§ **To do**
Search term "Brentford": please copy every line of the records below that contains it.

[Entries taken from a collection]
◇ ◇ ◇ ◇

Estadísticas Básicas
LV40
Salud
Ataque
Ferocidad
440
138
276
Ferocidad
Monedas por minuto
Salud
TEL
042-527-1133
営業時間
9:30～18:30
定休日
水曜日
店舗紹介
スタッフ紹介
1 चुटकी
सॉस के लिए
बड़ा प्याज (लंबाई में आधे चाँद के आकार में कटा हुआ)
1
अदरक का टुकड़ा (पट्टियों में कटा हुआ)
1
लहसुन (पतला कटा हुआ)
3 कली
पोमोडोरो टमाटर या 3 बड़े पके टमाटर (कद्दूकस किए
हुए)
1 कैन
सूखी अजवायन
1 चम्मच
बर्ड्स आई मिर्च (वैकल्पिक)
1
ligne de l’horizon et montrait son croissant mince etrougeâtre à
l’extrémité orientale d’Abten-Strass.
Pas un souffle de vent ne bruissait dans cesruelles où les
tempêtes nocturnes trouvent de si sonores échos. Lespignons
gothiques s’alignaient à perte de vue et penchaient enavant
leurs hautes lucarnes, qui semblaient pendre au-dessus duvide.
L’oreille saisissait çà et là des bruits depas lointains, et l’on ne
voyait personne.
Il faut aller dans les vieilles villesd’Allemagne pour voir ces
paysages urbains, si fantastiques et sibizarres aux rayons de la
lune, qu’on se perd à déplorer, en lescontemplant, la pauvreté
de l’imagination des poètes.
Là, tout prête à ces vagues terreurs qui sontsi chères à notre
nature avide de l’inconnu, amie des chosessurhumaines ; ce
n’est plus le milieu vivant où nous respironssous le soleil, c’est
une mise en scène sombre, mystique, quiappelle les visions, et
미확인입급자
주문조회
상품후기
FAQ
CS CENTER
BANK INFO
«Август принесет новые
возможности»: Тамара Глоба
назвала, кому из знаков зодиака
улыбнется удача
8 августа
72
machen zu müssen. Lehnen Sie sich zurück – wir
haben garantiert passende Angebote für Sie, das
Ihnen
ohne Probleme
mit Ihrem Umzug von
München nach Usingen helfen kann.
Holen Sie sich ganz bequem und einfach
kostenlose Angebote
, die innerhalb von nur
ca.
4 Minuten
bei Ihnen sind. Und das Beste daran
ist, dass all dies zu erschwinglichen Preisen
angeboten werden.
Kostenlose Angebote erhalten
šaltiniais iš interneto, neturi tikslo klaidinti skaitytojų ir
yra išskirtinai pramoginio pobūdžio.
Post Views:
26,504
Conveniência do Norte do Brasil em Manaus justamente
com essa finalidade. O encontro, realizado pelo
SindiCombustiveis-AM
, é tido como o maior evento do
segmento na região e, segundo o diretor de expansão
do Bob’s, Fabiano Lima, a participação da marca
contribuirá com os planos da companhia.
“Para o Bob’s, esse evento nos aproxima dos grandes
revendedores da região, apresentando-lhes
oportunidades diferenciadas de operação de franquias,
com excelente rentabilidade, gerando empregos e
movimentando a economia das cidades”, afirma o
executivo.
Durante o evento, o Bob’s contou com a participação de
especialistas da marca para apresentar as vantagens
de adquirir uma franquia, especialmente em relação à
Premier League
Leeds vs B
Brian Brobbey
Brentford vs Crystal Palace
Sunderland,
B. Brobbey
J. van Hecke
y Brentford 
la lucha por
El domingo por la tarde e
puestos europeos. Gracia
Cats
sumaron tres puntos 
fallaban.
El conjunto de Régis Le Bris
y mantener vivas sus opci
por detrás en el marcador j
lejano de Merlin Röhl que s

◇ ◇ ◇ ◇

§ **Solution for this task**
Brentford vs Crystal Palace
y Brentford 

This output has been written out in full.